STATED EXERCISE: Print every line of the records from the line containing "Document page, 1241x1754 pixels." through the line containing "text Veamos un ejemplo: [112, 668, 1128, 699]", both included, without changing anything.

DATASET RECORDS:
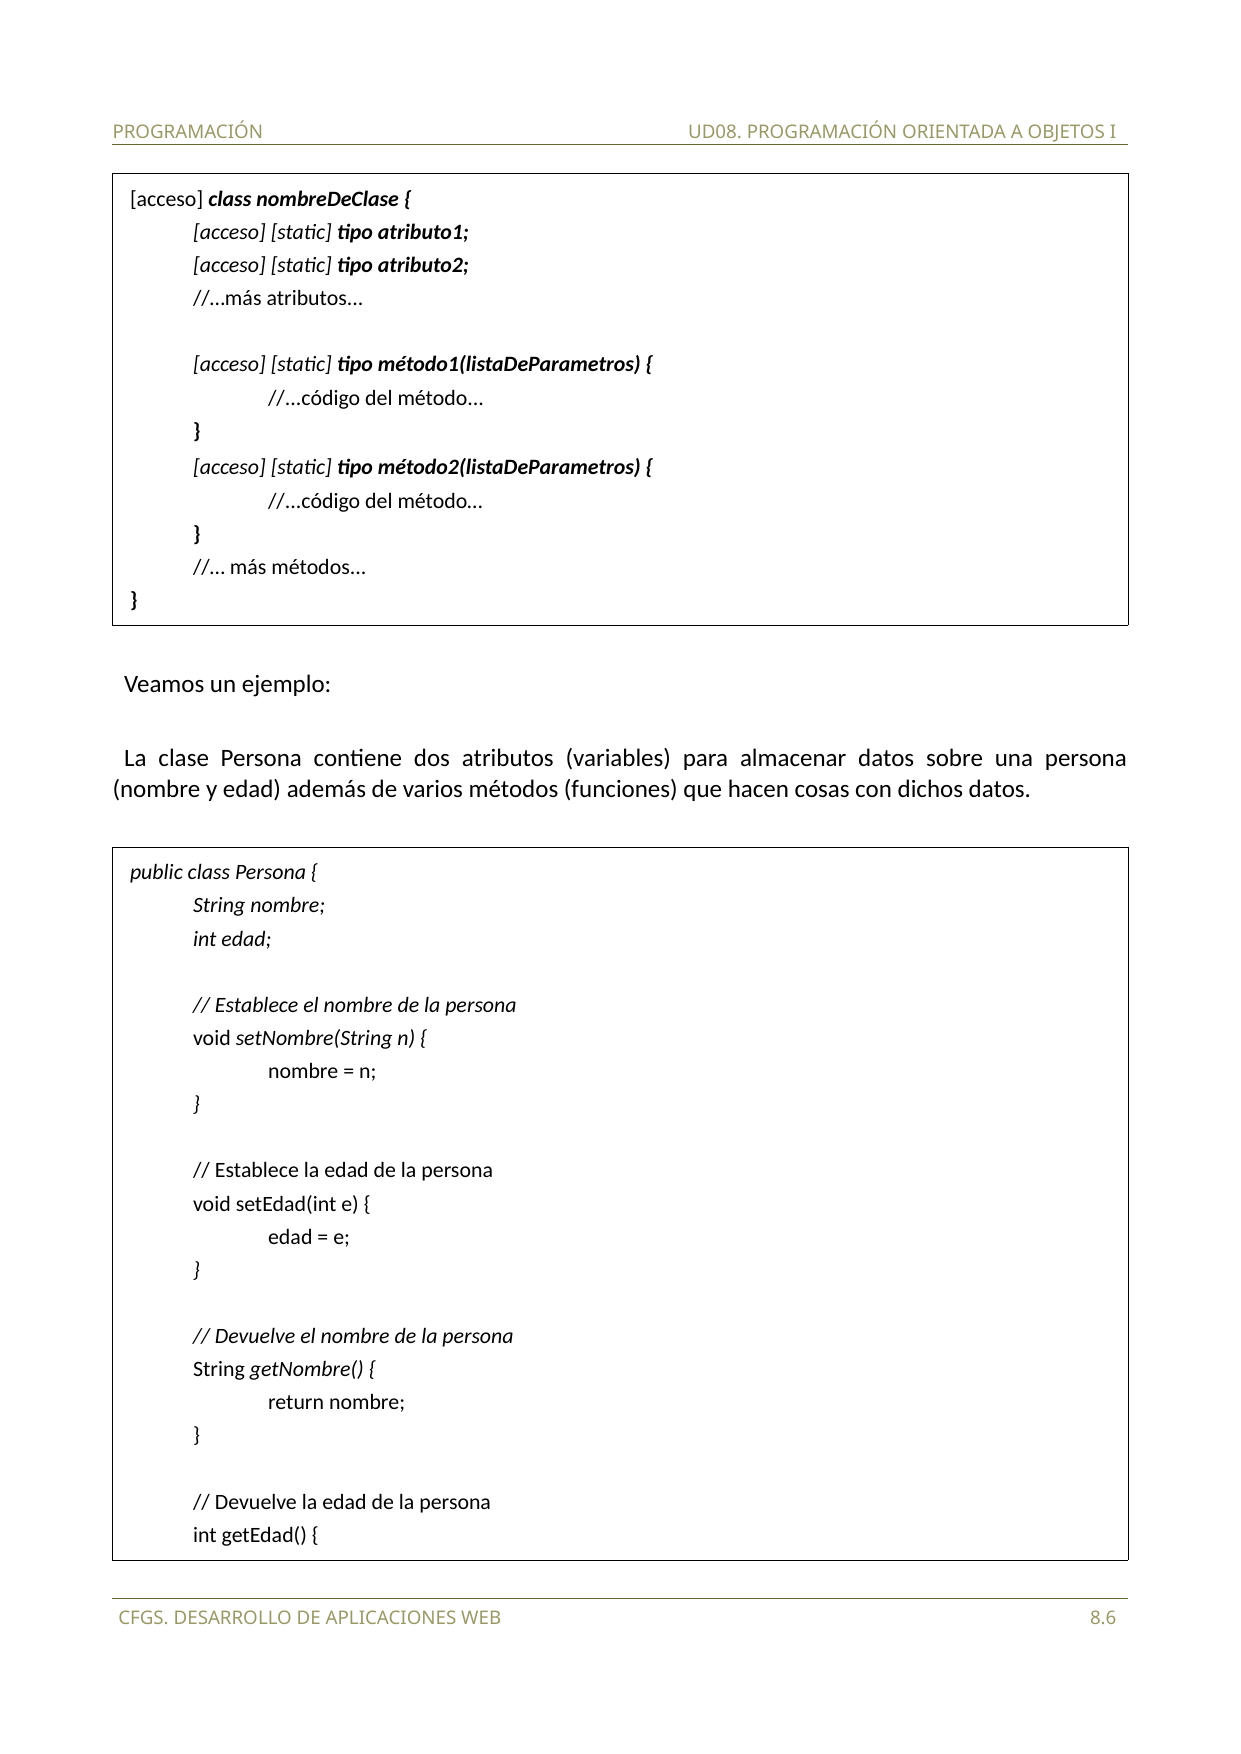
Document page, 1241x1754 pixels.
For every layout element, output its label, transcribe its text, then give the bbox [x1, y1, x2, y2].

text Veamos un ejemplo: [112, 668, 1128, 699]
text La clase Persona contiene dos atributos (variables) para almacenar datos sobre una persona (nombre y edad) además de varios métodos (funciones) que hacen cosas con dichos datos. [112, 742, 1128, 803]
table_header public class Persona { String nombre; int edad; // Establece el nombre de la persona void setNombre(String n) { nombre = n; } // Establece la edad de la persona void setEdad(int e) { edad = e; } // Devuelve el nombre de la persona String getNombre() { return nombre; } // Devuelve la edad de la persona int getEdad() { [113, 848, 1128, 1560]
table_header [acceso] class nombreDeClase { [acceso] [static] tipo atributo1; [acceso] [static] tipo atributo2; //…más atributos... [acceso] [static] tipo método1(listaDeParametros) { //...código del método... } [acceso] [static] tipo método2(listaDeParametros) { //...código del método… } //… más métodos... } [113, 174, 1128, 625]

* * *

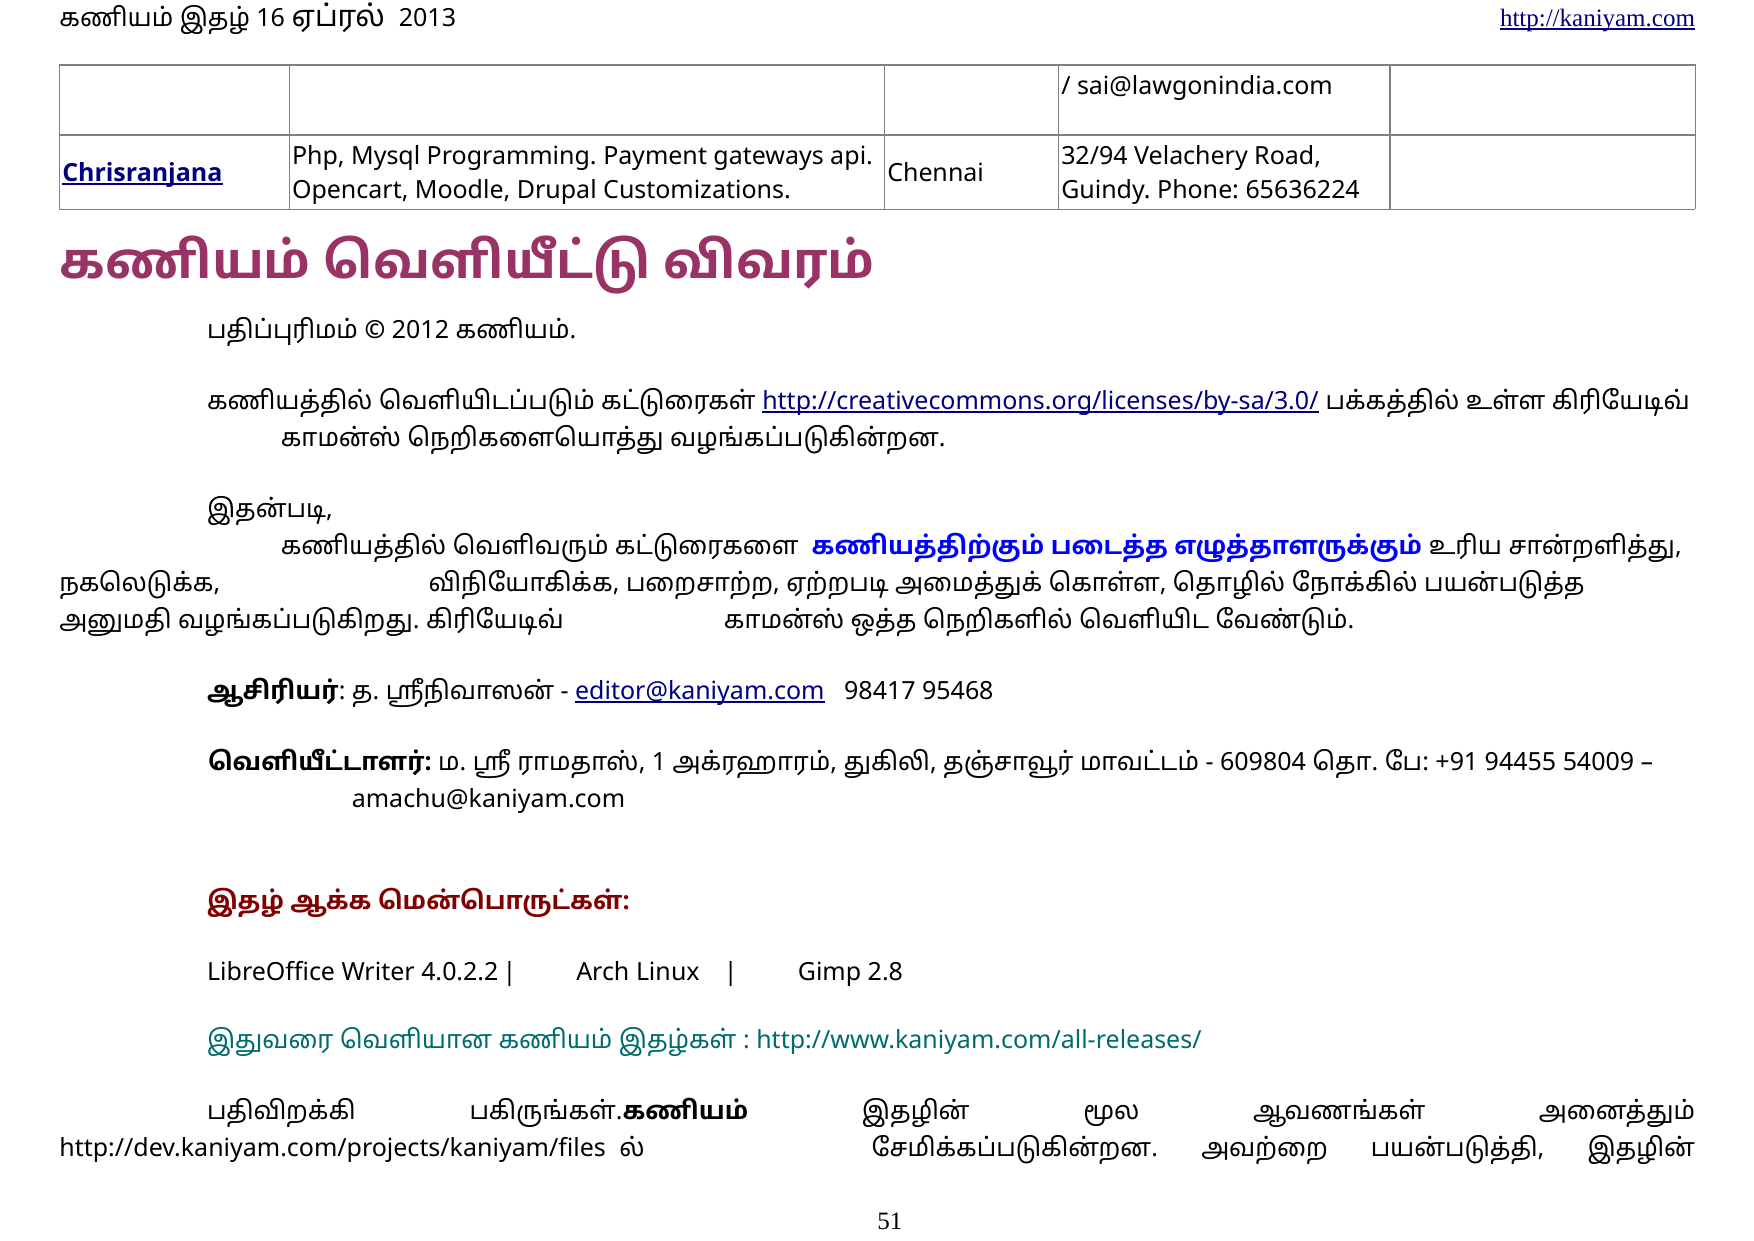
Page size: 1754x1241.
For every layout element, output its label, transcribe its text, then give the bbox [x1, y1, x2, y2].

REPLY:
Document page, 1241x1754 pixels.
For every layout element, output its label, transcribe its text, then give the bbox [x1, y1, x2, y2].

text Veamos un ejemplo: [112, 668, 1128, 699]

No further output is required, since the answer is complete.